(Records excerpted from a collection)
::::

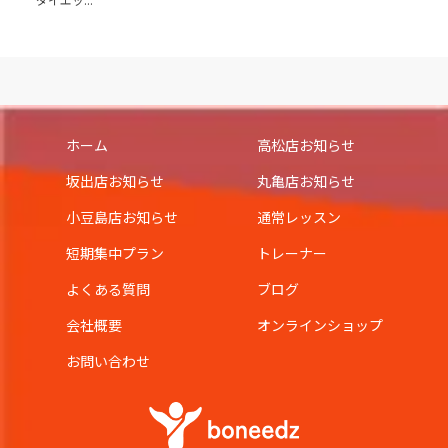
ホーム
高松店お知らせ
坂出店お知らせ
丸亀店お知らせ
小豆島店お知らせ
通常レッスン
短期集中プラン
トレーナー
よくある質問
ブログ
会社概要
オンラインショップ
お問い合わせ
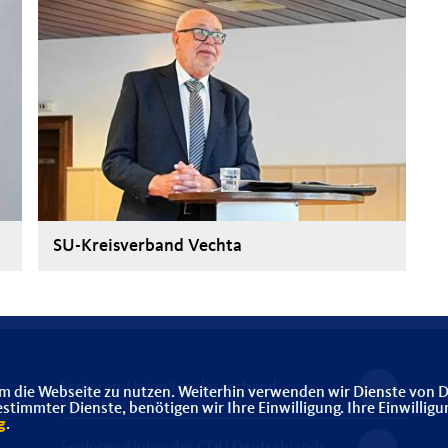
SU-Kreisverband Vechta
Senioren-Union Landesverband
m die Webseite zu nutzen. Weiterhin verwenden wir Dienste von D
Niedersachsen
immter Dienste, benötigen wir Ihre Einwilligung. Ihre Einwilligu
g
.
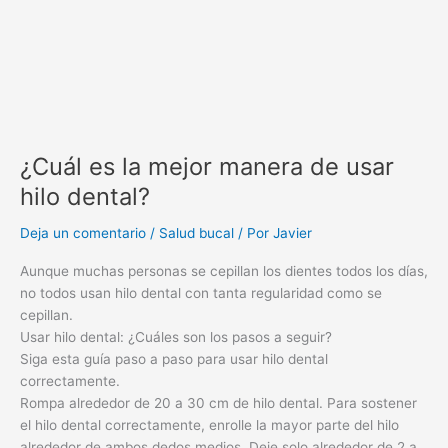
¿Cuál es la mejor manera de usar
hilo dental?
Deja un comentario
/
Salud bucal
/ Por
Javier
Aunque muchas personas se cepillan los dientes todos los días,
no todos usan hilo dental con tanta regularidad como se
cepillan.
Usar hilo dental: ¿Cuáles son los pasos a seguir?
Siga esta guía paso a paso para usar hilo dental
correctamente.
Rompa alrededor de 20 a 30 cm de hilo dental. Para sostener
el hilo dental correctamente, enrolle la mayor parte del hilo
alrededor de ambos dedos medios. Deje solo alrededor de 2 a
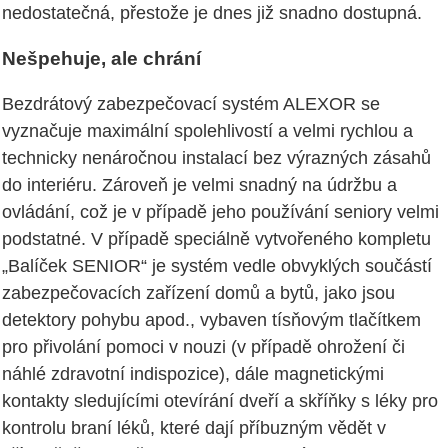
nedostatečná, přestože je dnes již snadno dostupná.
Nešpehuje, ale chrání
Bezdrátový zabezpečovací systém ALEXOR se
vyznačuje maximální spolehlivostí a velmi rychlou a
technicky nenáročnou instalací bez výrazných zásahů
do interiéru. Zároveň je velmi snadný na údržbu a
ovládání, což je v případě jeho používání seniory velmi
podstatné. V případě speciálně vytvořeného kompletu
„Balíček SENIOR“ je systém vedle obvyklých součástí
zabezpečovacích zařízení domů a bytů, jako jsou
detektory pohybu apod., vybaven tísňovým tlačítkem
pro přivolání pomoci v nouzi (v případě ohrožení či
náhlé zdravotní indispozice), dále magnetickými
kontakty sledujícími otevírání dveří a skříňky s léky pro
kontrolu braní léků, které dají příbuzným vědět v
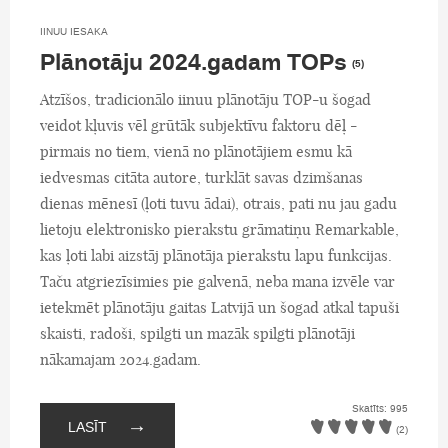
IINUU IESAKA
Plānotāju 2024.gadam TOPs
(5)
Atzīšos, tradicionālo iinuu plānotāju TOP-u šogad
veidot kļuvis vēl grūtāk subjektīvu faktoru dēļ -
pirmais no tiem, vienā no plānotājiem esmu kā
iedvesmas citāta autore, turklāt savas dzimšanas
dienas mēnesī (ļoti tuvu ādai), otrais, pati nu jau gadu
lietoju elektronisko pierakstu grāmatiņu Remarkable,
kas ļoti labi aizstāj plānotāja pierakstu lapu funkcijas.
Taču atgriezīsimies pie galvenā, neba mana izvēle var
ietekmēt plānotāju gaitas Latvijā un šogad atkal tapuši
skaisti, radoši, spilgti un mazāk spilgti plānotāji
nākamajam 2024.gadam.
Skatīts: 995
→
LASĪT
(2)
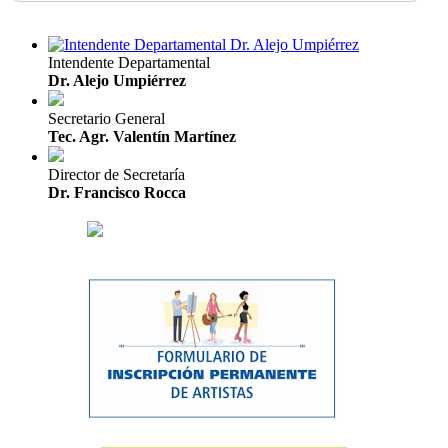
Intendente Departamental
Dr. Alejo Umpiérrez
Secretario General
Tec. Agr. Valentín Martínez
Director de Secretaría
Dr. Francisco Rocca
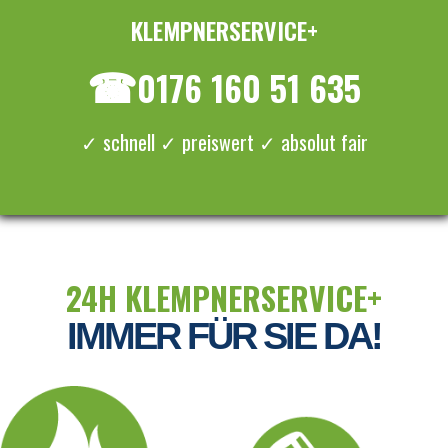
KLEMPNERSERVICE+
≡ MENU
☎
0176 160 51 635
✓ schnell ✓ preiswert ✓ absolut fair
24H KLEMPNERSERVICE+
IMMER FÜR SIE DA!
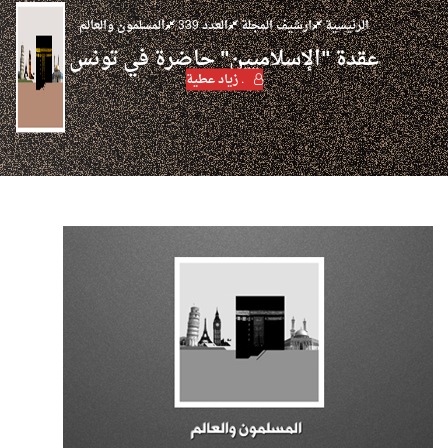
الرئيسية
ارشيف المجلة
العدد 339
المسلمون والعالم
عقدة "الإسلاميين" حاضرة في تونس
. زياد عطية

::::

§ **Task**
The copy should hold every entry above word for word and none of the pictures.

§ **Task answer**
ホーム
高松店お知らせ
坂出店お知らせ
丸亀店お知らせ
小豆島店お知らせ
通常レッスン
短期集中プラン
トレーナー
よくある質問
ブログ
会社概要
オンラインショップ
お問い合わせ
SU-Kreisverband Vechta
Senioren-Union Landesverband
m die Webseite zu nutzen. Weiterhin verwenden wir Dienste von D
Niedersachsen
immter Dienste, benötigen wir Ihre Einwilligung. Ihre Einwilligu
g
.
¿Cuál es la mejor manera de usar
hilo dental?
Deja un comentario
/
Salud bucal
/ Por
Javier
Aunque muchas personas se cepillan los dientes todos los días,
no todos usan hilo dental con tanta regularidad como se
cepillan.
Usar hilo dental: ¿Cuáles son los pasos a seguir?
Siga esta guía paso a paso para usar hilo dental
correctamente.
Rompa alrededor de 20 a 30 cm de hilo dental. Para sostener
el hilo dental correctamente, enrolle la mayor parte del hilo
alrededor de ambos dedos medios. Deje solo alrededor de 2 a
nedostatečná, přestože je dnes již snadno dostupná.
Nešpehuje, ale chrání
Bezdrátový zabezpečovací systém ALEXOR se
vyznačuje maximální spolehlivostí a velmi rychlou a
technicky nenáročnou instalací bez výrazných zásahů
do interiéru. Zároveň je velmi snadný na údržbu a
ovládání, což je v případě jeho používání seniory velmi
podstatné. V případě speciálně vytvořeného kompletu
„Balíček SENIOR“ je systém vedle obvyklých součástí
zabezpečovacích zařízení domů a bytů, jako jsou
detektory pohybu apod., vybaven tísňovým tlačítkem
pro přivolání pomoci v nouzi (v případě ohrožení či
náhlé zdravotní indispozice), dále magnetickými
kontakty sledujícími otevírání dveří a skříňky s léky pro
kontrolu braní léků, které dají příbuzným vědět v
IINUU IESAKA
Plānotāju 2024.gadam TOPs
(5)
Atzīšos, tradicionālo iinuu plānotāju TOP-u šogad
veidot kļuvis vēl grūtāk subjektīvu faktoru dēļ -
pirmais no tiem, vienā no plānotājiem esmu kā
iedvesmas citāta autore, turklāt savas dzimšanas
dienas mēnesī (ļoti tuvu ādai), otrais, pati nu jau gadu
lietoju elektronisko pierakstu grāmatiņu Remarkable,
kas ļoti labi aizstāj plānotāja pierakstu lapu funkcijas.
Taču atgriezīsimies pie galvenā, neba mana izvēle var
ietekmēt plānotāju gaitas Latvijā un šogad atkal tapuši
skaisti, radoši, spilgti un mazāk spilgti plānotāji
nākamajam 2024.gadam.
Skatīts: 995
→
LASĪT
(2)
Intendente Departamental
Dr. Alejo Umpiérrez
Secretario General
Tec. Agr. Valentín Martínez
Director de Secretaría
Dr. Francisco Rocca
KLEMPNERSERVICE+
≡ MENU
☎
0176 160 51 635
✓ schnell ✓ preiswert ✓ absolut fair
24H KLEMPNERSERVICE+
IMMER FÜR SIE DA!
الرئيسية
ارشيف المجلة
العدد 339
المسلمون والعالم
عقدة "الإسلاميين" حاضرة في تونس
. زياد عطية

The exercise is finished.